[Saved data entries]

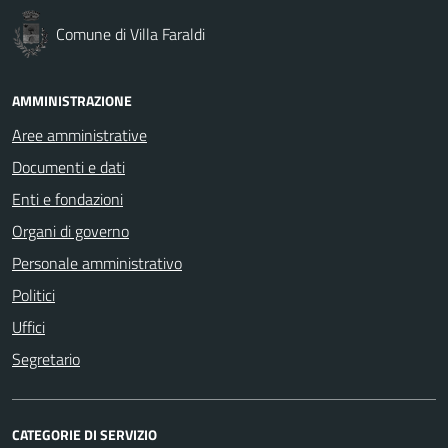
Comune di Villa Faraldi
AMMINISTRAZIONE
Aree amministrative
Documenti e dati
Enti e fondazioni
Organi di governo
Personale amministrativo
Politici
Uffici
Segretario
CATEGORIE DI SERVIZIO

Instructions for the task: Once you reach the line that holds "AMMINISTRAZIONE", print it and every line after it through the end of the records, word for word.

Response area:
AMMINISTRAZIONE
Aree amministrative
Documenti e dati
Enti e fondazioni
Organi di governo
Personale amministrativo
Politici
Uffici
Segretario
CATEGORIE DI SERVIZIO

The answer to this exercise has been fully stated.